Dakar — Des chefs traditionnels, ayant pris part jeudi à Dakar aux travaux d'un forum des médias portant sur la lutte contre les violences faites aux femmes et filles en Afrique, ont dit leur engagement à travailler pour l'élimination, au sein de leurs communautés, de certaines pratiques jugées néfastes pour le bien-être de la gent féminine.
Les chefs en question se disent favorables à « une interprétation progressiste » de certains us et coutumes.
« Notre rôle ne se limite pas à la simple application des coutumes, il s'étend à l'interprétation progressiste de nos traditions pour promouvoir l'égalité et la dignité. Cette approche permet de préserver notre identité culturelle tout en l'adaptant aux exigences de notre époque », a dit le Jaraaf de Bargny, Moussa Ndione.
Il participait, en tant qu'invité, au panel sur « Le changement de normes sociales par les leaders traditionnels », organisé dans le cadre du deuxième Forum des médias sur la lutte contre les violences faites aux femmes et aux filles en Afrique.
Le Jaraaf de Bargny, une commune située à une trentaine de kilomètres de Dakar, dans le département de Rufisque, a soutenu que la position morale des chefs coutumiers leur confère « non seulement des privilèges, mais surtout des responsabilités envers notre communauté ».
« Le changement social profond nécessite un engagement personnel fort et visible des leaders traditionnels », a-t-il dit devant les participants à ce forum de trois jours, des journalistes venus de 23 pays d'Afrique de l'Ouest, du Centre et de Madagascar.
Dans la société sénégalaise, a-t-il relevé, les leaders traditionnels sont les gardiens des valeurs culturelles positives qui prônent le respect, la dignité et la protection de tous les membres de la communauté.
« Notre position nous permet d'influencer les comportements et de promouvoir des changements positifs », a-t-il ajouté.
Selon Moussa Ndione, il ne suffit pas de dénoncer les violences faites aux femmes et aux filles, les leaders traditionnels se doivent d'être dans le même temps « proactifs dans leur prévention et leur élimination ».
Cela implique de « prendre des positions courageuses, parfois à contre-courant des pratiques établies, mais toujours guidées par la recherche du bien-être de notre communauté », a-t-il expliqué.
C'est dans cet esprit qu'il dit prendre « des engagements personnels forts et mesurables pour contribuer à ce changement nécessaire ».
La reine d'Oussouye, Son Altesse Ahan Kalidji Béatrice, intronisée à l'âge de 14 ans en août 2000, a également relevé la nécessité pour les chefs traditionnels d'être à l'écoute de leurs communautés, surtout des femmes et des filles pour leur bien-être.
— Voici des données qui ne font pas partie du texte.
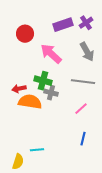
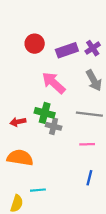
red circle: (25, 34) -> (35, 44), moved
orange semicircle: (30, 102) -> (20, 158), moved
pink line: (81, 109) -> (87, 144), turned 40

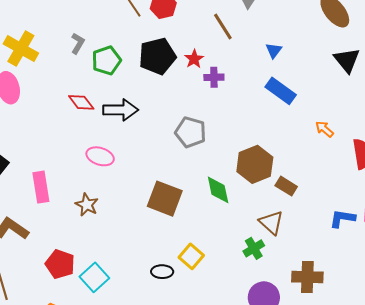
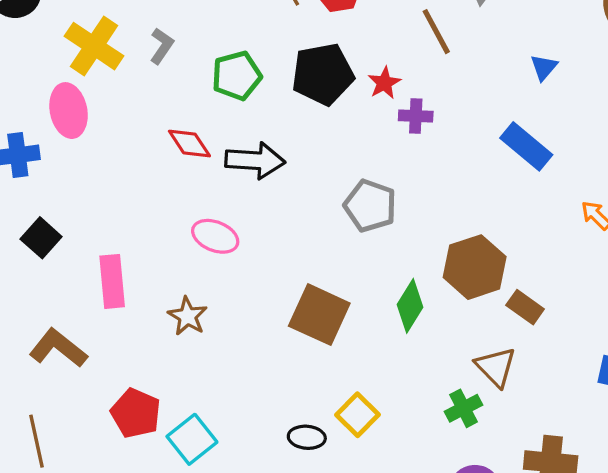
gray L-shape: (78, 43) -> (162, 46), moved
blue triangle: (274, 50) -> (544, 67), moved
green diamond: (218, 190) -> (410, 306), turned 40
Se disant consciente que ses actions et prises de position peuvent avoir un impact direct sur les mentalités et les comportements, la reine veut que cette influence soit mise au service de la protection des femmes et des filles, car « leur épanouissement est indissociable du développement harmonieux de notre société ».
Pour la reine d'Oussouye, la médiation traditionnelle, lorsqu'elle est exercée avec sagesse et dans le respect des droits des femmes, constitue « un outil puissant de prévention et de résolution des conflits ».
Elle a signalé qu'à l'occasion de la fête annuelle du roi d'Oussouye, une demi-journée est consacrée à des médiations pour régler des conflits dans la communauté, au sein des familles et dans les couples.
Une occasion pour les femmes, la plupart du temps, de dénoncer les violences verbales, physiques et autres qu'elles subissent sans crainte, a-t-elle avancé.
Les intervenants, considérés comme des gardiens des traditions, ont reconnu « la responsabilité d'être à l'avant-garde de ces évolutions positives ».
Ils ont salué l'initiative d'ONU femmes qui accompagne le forum et aide à « mobiliser les leaders traditionnels dans la lutte contre les violences faites aux femmes ».
Cela « témoigne d'une compréhension profonde du rôle essentiel » que les chefs coutumiers et leaders traditionnels devraient jouer dans la transformation des sociétés, notamment africaines.
Le forum qui prend fin vendredi est organisé dans le cadre des 16 jours d'activisme contre les violences faites aux femmes et filles, une initiative annuelle visant à mettre le focus sur une thématique liée à cette problématique.
« Riposter et se reconstruire après les violences » est le thème retenu cette année, en vue de mettre en oeuvre des actions concrètes en faveur de l'élimination des violences faites aux femmes et aux filles.